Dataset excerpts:

──────────────────────────────

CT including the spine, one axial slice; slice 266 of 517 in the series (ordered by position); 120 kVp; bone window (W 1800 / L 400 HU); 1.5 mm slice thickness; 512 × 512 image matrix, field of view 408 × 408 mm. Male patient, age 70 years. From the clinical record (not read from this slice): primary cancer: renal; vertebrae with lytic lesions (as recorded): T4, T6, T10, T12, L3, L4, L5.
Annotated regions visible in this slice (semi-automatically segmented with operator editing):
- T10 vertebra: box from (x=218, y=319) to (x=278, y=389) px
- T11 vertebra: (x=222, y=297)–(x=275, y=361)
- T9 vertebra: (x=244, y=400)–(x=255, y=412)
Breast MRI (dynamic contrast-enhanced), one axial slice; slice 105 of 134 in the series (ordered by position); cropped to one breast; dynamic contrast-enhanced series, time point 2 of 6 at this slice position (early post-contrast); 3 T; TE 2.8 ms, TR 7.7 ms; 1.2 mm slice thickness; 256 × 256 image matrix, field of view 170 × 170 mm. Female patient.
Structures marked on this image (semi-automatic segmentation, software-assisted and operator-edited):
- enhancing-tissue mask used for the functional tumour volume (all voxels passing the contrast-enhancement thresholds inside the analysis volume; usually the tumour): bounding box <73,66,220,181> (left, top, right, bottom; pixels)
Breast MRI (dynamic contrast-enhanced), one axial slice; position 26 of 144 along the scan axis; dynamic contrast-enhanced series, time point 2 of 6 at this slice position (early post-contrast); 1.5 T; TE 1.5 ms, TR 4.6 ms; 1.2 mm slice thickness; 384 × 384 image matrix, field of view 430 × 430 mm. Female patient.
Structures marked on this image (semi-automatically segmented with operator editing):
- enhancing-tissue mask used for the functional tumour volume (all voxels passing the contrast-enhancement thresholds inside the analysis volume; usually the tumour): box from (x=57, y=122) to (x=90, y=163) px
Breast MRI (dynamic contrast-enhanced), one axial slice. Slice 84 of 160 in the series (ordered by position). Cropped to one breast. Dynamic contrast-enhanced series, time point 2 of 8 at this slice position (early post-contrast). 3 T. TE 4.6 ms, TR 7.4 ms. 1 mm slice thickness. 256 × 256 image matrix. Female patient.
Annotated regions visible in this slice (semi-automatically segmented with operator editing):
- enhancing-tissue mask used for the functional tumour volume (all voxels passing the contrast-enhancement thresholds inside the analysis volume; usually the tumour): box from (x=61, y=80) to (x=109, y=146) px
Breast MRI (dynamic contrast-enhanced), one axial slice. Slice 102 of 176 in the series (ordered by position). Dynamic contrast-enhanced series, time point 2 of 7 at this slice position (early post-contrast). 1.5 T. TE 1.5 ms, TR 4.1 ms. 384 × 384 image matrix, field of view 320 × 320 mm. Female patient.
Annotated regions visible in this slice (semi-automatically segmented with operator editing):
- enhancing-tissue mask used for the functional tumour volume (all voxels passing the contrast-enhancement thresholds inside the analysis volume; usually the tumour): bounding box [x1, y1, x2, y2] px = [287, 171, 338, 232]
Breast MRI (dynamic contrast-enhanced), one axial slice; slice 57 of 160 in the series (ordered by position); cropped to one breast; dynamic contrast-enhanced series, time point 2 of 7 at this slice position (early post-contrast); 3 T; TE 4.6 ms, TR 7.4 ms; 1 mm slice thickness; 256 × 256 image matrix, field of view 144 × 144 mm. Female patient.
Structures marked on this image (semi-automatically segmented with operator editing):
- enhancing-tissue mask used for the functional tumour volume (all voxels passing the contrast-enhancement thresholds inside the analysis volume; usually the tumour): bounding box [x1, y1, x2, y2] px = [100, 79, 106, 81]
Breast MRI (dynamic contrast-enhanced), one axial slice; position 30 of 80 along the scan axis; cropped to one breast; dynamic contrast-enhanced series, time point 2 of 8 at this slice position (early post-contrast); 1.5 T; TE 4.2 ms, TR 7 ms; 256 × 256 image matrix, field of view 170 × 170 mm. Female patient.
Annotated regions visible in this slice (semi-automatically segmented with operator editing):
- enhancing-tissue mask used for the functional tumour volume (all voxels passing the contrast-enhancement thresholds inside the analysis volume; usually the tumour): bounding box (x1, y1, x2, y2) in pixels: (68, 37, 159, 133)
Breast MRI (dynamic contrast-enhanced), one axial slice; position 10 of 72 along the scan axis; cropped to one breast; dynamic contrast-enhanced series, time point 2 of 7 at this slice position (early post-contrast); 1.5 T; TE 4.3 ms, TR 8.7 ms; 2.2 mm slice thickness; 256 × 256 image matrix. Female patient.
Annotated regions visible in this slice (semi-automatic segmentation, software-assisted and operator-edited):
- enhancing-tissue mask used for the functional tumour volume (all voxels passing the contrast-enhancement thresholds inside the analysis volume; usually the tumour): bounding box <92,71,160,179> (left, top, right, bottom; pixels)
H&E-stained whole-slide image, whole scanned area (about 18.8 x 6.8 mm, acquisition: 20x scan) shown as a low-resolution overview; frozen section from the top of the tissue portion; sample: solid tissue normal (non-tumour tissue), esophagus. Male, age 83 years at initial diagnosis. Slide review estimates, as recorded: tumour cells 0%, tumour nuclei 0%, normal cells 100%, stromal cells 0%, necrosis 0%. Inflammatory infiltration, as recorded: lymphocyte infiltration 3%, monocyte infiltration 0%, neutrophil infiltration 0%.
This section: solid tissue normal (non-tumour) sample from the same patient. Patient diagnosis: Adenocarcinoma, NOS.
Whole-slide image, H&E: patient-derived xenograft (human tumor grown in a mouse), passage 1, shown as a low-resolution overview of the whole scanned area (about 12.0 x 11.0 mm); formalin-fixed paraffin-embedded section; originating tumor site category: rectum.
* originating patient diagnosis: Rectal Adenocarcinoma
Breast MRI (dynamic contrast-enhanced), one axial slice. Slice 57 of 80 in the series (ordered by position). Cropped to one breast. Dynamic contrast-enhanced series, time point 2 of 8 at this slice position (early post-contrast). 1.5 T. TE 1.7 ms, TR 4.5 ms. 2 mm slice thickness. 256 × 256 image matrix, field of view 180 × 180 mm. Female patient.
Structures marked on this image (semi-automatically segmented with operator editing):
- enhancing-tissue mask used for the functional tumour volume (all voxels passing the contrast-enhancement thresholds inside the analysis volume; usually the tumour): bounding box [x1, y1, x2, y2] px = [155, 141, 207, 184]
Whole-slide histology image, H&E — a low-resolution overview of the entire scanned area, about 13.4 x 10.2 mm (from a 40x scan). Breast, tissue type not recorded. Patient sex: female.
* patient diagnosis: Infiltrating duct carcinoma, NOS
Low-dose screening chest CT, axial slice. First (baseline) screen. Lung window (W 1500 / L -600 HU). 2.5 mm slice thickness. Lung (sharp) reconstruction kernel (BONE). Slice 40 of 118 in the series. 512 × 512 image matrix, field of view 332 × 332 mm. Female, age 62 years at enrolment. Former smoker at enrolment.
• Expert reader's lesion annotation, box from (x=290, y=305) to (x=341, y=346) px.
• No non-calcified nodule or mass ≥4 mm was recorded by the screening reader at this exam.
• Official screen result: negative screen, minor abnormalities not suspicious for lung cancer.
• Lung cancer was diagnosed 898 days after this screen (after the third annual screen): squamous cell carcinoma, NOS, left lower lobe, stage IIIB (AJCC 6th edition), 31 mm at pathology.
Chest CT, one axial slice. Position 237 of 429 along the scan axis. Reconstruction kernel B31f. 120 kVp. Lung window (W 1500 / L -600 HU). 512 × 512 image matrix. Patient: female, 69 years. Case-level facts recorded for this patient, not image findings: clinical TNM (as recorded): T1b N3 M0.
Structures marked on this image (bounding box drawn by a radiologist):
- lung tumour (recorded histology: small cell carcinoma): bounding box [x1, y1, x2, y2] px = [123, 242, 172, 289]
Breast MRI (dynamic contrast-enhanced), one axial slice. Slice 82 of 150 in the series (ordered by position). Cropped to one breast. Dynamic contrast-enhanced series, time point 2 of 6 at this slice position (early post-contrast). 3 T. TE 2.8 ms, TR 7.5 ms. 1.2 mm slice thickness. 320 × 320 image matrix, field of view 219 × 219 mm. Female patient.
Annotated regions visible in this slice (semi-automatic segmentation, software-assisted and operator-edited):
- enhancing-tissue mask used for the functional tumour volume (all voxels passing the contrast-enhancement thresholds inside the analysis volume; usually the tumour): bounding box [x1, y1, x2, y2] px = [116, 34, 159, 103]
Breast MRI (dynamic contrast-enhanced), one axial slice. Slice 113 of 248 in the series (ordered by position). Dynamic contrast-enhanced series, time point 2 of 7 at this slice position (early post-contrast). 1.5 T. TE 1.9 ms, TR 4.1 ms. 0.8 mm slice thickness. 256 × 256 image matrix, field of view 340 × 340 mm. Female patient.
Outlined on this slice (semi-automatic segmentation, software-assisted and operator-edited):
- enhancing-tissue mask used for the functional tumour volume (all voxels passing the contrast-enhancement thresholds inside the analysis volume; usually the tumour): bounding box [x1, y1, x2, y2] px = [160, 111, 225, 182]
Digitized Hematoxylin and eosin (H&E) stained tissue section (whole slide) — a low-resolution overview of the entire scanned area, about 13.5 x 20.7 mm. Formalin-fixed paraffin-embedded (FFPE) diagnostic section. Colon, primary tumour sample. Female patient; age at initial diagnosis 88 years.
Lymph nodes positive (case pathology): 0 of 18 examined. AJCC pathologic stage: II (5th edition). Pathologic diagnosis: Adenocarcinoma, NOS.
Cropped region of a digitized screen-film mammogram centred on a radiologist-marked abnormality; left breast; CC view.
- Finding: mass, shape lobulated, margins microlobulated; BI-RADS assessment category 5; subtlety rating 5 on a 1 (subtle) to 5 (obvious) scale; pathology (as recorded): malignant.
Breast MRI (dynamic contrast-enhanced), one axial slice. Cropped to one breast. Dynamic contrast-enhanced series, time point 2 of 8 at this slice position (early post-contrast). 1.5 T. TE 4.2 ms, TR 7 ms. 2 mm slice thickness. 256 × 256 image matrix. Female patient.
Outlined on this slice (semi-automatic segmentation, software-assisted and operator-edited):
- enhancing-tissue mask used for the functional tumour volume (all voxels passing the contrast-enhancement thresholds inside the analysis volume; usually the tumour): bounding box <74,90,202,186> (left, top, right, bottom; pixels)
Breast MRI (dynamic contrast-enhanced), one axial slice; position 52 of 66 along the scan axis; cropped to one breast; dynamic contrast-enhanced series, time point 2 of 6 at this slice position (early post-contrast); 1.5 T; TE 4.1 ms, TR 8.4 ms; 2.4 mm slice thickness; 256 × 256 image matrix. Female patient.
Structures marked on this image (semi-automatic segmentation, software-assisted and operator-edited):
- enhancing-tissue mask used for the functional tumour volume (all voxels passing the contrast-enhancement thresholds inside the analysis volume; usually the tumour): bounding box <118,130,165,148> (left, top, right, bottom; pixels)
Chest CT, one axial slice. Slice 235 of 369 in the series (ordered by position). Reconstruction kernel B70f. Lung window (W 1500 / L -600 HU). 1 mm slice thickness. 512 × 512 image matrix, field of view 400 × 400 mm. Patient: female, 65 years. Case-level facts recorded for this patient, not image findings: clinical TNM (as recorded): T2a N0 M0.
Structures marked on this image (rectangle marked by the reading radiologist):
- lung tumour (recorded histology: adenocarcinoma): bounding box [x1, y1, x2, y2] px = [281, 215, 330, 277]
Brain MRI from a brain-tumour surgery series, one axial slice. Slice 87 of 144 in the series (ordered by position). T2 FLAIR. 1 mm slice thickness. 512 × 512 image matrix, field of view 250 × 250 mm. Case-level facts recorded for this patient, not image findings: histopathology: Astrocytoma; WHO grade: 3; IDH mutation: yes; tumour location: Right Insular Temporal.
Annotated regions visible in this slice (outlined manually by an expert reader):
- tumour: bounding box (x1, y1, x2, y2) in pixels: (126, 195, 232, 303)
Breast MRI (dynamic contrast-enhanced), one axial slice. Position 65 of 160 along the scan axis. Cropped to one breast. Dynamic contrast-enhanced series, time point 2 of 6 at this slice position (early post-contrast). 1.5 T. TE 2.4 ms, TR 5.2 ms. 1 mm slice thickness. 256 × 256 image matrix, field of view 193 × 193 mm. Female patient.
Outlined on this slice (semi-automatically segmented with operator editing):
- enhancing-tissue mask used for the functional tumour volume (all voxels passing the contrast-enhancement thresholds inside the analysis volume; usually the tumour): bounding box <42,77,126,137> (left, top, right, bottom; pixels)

──────────────────────────────

Work required
From the data above, copy each line where the string "mass" appears.

Task answer
• No non-calcified nodule or mass ≥4 mm was recorded by the screening reader at this exam.
- Finding: mass, shape lobulated, margins microlobulated; BI-RADS assessment category 5; subtlety rating 5 on a 1 (subtle) to 5 (obvious) scale; pathology (as recorded): malignant.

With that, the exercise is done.